The Irish won't be worried, though. They already feel enough responsibility to prove they are a contender and not a pretender with the year they've had, without having to live up to being No. 1. Nobody is more nervous in the squad than the forensic-minded Joe Schmidt. He became Ireland coach halfway through the previous World Cup cycle, so didn't feel entirely responsible when a high-flying Ireland depleted by injuries and suspension was shredded by Argentina in the 2015 quarterfinals. Schmidt promised to make Ireland's playing stocks deeper and stronger, to be able to cover all the bases, and he has the butterflies as his four-year plan comes to fruition on Sunday.
Asked if Ireland was ready to peak, Schmidt said: "You've just got to hope so. You never quite know. But one thing I'll be really confident of is that we'll be tough to beat. "You'll see a very collective effort, and that effort will make us tough to beat. I've no doubt that the Scots will have been working away and will make themselves something similar. I don't think there's a huge amount between the two teams, so whoever does get the bounce of the ball or just be a little more efficient than the other just may tip the balance."
Ireland trusts it won't need a bounce or tip. It has bullied the Scots of late, winning eight of their 12 contests in this decade. When the Irish pack has imposed itself, world-class halves Conor Murray and Jonathan Sexton have cashed in. Ireland was fortunate to leave Murrayfield with another win in February, however. Scotland dominated the second half but handicapped its chances by making 15 handling errors and losing three throw-ins.

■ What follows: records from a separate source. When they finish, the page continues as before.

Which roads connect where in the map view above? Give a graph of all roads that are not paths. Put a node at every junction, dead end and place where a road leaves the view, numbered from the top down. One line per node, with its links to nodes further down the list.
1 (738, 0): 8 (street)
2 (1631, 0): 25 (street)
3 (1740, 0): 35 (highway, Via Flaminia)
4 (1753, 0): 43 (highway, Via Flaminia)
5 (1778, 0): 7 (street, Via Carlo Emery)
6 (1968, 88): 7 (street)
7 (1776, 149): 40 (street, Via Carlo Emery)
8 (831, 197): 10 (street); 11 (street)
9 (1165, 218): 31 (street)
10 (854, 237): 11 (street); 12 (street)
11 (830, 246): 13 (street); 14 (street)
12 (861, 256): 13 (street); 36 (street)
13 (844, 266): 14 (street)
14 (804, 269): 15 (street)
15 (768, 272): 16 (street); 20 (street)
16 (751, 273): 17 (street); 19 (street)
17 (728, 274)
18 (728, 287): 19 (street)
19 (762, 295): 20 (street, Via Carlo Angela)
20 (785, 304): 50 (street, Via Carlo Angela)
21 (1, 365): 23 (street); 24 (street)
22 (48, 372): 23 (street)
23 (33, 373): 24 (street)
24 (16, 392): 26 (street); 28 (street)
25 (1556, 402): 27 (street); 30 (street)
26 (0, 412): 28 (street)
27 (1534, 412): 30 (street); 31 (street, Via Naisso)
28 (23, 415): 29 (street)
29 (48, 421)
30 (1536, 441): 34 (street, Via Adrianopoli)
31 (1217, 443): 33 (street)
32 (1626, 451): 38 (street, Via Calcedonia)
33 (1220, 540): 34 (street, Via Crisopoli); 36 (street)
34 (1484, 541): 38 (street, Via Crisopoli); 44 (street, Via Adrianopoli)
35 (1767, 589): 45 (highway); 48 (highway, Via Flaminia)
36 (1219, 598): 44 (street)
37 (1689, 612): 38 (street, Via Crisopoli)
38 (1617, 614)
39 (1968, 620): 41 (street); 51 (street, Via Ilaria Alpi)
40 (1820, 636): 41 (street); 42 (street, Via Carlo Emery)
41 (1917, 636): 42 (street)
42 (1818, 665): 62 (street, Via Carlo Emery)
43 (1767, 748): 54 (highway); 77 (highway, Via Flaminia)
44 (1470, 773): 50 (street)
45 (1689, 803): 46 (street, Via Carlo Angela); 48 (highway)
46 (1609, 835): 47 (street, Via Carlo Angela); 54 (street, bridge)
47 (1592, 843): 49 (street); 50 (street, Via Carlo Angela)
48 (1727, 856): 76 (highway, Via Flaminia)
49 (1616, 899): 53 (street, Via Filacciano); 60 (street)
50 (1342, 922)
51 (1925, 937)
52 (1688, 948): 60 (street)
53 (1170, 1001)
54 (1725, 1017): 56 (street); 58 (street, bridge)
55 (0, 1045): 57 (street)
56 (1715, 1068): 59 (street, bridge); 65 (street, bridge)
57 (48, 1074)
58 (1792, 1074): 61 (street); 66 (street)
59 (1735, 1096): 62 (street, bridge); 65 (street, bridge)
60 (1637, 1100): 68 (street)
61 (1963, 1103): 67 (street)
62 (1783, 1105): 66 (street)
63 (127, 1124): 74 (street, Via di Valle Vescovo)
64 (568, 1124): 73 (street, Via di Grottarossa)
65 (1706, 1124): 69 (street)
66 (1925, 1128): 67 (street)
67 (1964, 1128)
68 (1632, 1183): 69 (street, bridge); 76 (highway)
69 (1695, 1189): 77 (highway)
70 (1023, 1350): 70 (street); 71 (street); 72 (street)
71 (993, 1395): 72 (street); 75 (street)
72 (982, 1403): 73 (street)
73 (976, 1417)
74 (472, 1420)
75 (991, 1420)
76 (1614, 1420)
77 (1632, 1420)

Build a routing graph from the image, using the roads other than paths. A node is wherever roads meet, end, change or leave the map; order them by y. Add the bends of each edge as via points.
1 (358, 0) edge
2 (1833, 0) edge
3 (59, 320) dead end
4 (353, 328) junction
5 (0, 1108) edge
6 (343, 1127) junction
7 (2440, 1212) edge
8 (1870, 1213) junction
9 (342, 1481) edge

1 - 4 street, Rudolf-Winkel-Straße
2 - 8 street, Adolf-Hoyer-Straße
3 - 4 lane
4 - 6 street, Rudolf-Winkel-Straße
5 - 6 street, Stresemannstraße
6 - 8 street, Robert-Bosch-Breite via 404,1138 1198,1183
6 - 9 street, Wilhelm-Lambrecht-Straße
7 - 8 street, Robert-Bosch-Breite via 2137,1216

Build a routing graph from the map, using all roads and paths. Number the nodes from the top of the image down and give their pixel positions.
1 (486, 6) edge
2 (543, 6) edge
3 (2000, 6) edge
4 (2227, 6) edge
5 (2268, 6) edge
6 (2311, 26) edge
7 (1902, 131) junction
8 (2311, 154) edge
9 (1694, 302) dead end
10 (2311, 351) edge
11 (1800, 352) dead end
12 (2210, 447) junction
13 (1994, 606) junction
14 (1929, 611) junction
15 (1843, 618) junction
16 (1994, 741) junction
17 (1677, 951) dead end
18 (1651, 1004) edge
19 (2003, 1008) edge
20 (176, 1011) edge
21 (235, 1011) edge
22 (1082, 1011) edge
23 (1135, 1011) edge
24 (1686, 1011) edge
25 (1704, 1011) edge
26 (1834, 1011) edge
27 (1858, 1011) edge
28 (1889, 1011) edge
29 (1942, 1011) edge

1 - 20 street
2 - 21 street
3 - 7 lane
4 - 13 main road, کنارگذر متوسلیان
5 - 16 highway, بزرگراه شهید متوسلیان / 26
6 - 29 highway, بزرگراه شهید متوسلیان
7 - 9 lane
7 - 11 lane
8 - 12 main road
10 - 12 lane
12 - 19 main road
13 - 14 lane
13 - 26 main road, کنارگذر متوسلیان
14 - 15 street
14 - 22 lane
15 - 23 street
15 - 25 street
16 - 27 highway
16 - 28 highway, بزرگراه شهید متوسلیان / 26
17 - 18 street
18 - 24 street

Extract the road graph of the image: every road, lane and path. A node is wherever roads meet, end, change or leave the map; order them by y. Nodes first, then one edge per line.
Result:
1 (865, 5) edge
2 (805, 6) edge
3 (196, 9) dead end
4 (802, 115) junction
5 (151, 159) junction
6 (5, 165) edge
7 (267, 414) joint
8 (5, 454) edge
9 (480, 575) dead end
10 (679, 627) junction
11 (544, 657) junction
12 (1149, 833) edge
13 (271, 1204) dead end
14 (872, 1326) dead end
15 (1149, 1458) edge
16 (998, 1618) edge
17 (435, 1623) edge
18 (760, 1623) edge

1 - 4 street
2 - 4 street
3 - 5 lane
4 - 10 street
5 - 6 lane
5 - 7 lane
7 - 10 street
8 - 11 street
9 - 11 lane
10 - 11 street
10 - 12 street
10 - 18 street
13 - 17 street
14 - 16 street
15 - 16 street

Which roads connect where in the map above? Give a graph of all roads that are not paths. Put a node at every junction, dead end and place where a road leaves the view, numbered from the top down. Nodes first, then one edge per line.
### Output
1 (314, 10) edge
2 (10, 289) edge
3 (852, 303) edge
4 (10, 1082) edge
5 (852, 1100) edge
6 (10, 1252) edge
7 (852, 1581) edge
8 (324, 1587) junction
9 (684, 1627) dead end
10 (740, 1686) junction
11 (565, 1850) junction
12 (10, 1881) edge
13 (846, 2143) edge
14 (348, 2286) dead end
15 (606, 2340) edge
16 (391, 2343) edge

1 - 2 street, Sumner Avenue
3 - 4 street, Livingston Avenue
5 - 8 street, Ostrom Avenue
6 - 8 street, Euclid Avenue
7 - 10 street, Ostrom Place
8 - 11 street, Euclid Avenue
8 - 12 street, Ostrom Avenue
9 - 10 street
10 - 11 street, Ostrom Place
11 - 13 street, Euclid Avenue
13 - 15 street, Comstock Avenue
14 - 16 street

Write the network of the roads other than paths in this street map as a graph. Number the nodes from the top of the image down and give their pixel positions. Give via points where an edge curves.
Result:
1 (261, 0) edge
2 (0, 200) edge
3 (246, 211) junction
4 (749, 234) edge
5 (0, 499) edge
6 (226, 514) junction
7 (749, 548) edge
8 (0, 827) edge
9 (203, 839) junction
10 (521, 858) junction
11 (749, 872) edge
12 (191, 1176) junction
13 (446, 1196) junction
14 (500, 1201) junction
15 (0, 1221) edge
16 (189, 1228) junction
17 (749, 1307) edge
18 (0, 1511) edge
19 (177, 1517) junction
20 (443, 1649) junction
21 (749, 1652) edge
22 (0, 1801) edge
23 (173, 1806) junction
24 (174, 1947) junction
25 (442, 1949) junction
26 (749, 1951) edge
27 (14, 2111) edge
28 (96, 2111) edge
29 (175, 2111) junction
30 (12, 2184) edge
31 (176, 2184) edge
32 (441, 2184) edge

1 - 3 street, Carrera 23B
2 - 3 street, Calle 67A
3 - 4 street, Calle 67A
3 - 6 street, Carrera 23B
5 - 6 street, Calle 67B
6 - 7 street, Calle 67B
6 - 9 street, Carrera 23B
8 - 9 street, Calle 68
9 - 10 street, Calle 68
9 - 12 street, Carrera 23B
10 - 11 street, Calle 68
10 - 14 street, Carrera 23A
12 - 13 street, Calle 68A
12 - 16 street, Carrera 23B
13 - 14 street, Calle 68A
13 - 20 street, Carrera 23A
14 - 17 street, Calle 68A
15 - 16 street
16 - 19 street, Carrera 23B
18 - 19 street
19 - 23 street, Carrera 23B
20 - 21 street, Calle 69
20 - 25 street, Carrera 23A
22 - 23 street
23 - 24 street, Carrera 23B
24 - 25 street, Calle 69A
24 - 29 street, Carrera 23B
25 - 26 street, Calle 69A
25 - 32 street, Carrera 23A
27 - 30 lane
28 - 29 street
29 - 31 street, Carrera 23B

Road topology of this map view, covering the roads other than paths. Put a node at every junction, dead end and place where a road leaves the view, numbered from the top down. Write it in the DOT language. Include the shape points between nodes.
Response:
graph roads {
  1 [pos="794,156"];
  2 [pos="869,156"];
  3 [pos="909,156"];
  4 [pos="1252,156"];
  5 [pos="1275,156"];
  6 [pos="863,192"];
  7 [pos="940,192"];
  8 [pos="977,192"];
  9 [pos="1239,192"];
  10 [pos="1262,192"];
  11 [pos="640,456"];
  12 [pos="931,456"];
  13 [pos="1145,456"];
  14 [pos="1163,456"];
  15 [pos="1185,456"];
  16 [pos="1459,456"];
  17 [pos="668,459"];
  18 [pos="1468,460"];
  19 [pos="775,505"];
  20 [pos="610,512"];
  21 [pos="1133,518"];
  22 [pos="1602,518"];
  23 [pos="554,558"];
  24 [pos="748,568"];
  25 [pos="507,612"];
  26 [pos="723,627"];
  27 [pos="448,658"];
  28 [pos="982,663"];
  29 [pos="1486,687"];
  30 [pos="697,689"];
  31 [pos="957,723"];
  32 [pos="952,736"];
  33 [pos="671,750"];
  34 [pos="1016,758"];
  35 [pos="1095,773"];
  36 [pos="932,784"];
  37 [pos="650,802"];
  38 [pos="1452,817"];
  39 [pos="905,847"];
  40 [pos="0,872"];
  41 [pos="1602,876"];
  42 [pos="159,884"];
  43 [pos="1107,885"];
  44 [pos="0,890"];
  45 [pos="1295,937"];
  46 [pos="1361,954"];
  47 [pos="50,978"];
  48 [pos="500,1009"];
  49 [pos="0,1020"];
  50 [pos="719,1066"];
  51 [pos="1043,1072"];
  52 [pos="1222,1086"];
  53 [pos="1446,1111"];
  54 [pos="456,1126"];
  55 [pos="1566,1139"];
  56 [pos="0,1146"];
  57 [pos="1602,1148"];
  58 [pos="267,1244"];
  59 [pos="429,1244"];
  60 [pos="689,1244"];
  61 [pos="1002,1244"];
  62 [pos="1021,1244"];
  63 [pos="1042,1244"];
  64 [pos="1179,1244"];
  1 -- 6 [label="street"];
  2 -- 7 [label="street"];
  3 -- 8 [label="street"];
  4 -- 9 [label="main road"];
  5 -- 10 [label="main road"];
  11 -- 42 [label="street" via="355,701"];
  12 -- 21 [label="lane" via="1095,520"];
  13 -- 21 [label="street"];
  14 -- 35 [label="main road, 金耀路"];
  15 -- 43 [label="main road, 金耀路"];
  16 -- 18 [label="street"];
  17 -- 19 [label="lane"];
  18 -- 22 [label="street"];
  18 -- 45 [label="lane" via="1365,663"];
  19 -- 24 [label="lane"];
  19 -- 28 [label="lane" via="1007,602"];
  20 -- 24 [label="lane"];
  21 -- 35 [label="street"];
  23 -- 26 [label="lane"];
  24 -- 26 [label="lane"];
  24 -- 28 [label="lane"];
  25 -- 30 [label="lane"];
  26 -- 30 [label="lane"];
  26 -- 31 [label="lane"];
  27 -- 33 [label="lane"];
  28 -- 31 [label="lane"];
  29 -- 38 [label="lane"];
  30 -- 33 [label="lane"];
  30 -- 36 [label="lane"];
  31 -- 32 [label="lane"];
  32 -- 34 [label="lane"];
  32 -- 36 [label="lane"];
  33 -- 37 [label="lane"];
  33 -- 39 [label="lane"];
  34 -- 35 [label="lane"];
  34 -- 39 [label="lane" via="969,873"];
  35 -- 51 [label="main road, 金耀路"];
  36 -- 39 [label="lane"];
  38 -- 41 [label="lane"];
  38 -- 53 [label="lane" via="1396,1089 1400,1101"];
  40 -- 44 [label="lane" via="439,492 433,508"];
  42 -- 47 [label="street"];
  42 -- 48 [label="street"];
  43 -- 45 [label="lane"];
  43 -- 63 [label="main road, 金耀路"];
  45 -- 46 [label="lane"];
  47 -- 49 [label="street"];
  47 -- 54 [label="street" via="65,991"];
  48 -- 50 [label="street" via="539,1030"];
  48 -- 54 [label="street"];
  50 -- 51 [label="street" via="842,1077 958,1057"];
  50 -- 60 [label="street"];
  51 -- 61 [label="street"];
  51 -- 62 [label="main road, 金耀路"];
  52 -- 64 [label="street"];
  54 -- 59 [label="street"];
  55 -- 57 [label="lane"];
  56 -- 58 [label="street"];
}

The errors are a byproduct of the organized chaos the Scots are trying to play, but without the skill to match the ambition. When Gregor Townsend was hired as coach after Vern Cotter was axed after the last World Cup, he added an extra dimension in attack to match his go-for-broke personality. But Scotland has continued to struggle to perform consistently, and its record away from home is embarrassing.
But with Ireland not in a groove and without three of its British and Irish Lions backs who are injured, Townsend's squad believes it can hold its own in the set-pieces, put pressure on Murray and Sexton, and come through with its persistently high-tempo game.
"If there's a time to take on Ireland, I believe it's now, before they get a head of steam," fullback Stuart Hogg says. "It's the first time in a long time that we have got a really good squad to pick from. Everybody is fighting fit and gunning to get a starting jersey. The quality and standards in training have been right up there with the best I have been involved in.
"We feel we are in a good place. We're concentrating on ourselves and making sure that we don't beat ourselves — we don't make too many silly errors — and make sure we make the most of every single possibility we get."
Ireland: Jordan Larmour, Andrew Conway, Garry Ringrose, Bundee Aki, Jacob Stockdale, Jonathan Sexton, Conor Murray; CJ Stander, Josh van der Flier, Peter O'Mahony, James Ryan, Iain Henderson, Tadhg Furlong, Rory Best (captain), Cian Healy. Reserves: Niall Scannell, Dave Kilcoyne, Andrew Porter, Tadhg Beirne, Jack Conan, Luke McGrath, Jack Carty, Chris Farrell.
Scotland: Stuart Hogg, Tommy Seymour, Duncan Taylor, Sam Johnson, Sean Maitland, Finn Russell, Greig Laidlaw; Ryan Wilson, Hamish Watson, John Barclay, Jonny Gray, Grant Gilchrist, Willem Nel, Stuart McInally (captain), Allan Dell. Reserves: Fraser Brown, Gordon Reid, Simon Berghan, Scott Cummings, Blade Thomson, Ali Price, Chris Harris, Darcy Graham.